Exercise aim:
Return each line of the listing exactly, though without its images.
[Data supplied]
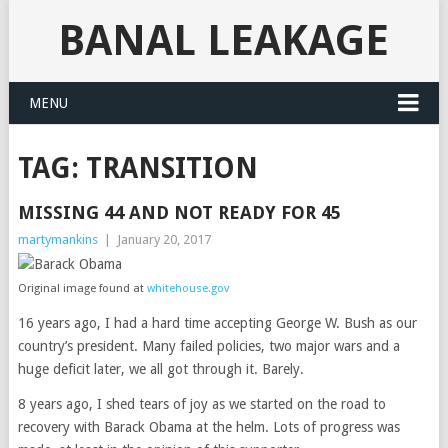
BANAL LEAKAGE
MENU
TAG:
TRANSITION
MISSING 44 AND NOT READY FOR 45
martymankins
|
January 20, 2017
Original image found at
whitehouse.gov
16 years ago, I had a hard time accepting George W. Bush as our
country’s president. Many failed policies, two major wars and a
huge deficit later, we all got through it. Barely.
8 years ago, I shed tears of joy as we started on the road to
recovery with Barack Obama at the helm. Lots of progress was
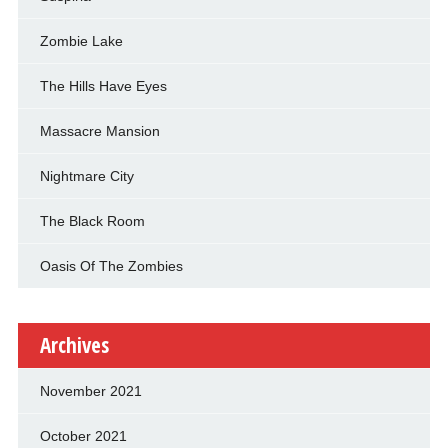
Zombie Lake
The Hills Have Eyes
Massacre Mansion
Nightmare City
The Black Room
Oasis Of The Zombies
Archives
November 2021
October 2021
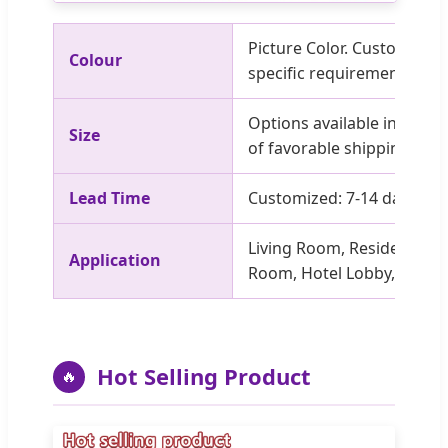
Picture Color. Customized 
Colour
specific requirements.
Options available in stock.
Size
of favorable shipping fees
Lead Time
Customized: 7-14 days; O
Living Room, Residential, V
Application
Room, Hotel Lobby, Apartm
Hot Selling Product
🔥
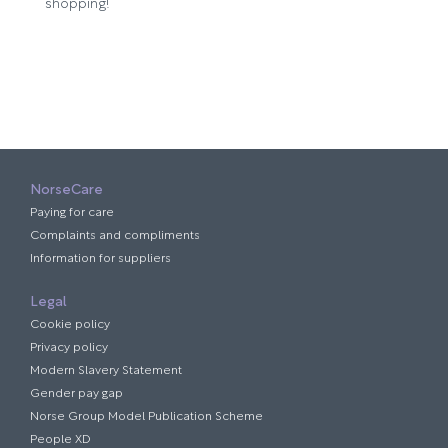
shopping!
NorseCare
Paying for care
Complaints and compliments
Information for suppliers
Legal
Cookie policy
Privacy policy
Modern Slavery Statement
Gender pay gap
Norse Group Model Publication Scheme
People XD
[/Data supplied]
Answer space:
BANAL LEAKAGE
MENU
TAG:
TRANSITION
MISSING 44 AND NOT READY FOR 45
martymankins
|
January 20, 2017
Original image found at
whitehouse.gov
16 years ago, I had a hard time accepting George W. Bush as our
country’s president. Many failed policies, two major wars and a
huge deficit later, we all got through it. Barely.
8 years ago, I shed tears of joy as we started on the road to
recovery with Barack Obama at the helm. Lots of progress was
Zombie Lake
The Hills Have Eyes
Massacre Mansion
Nightmare City
The Black Room
Oasis Of The Zombies
Archives
November 2021
October 2021
Picture Color. Customized 
Colour
specific requirements.
Options available in stock.
Size
of favorable shipping fees
Lead Time
Customized: 7-14 days; O
Living Room, Residential, V
Application
Room, Hotel Lobby, Apartm
Hot Selling Product
🔥
shopping!
NorseCare
Paying for care
Complaints and compliments
Information for suppliers
Legal
Cookie policy
Privacy policy
Modern Slavery Statement
Gender pay gap
Norse Group Model Publication Scheme
People XD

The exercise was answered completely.